Divide 8 cups of the batter into a separate bowl.  Stir in 1 ½  cups unsweetened cocoa, 1 cup hot water and 1 ½  cups sugar.

Spread vanilla batter into 4 greased and half sheet pans.  Spoon chocolate batter on top and swirl into vanilla batter with a knife.
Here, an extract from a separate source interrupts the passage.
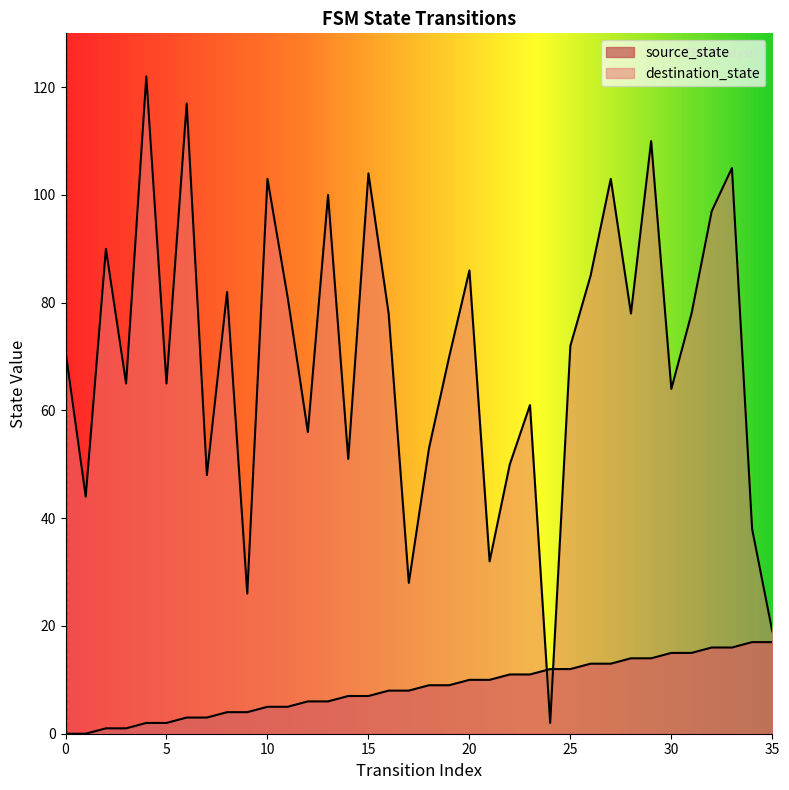

Which series has the largest total across all categories?

destination_state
Bake at 300* convection for 25-30 minutes.  Cool completely before frosting.

 

Vanilla Cream Frosting

Make recipe 3 times to frost 8 sheet pans

10 oz butter

10 oz shortening

7 pounds powdered sugar

1 teaspoon salt

1 cup instant nonfat dry milk

4 Tablespoons vanilla

2 cups water

 

Cream butter and shortening in mixer until light and fluffy. Combine dry ingredients and add to butter mixture, alternating with the water to blend smoothly.  Add vanilla and more water if needed to make a thinner frosting.  Beat for 5 minutes until mixture is creamy.

 

Chocolate Cream Frosting

Make recipe 3 times to frost 8 sheet pans

Make recipe as directed above, with the addition of 16 oz unsweetened cocoa to the dry ingredients.  Add an extra 1 cup of water, adding more if needed to get to spreading consistency.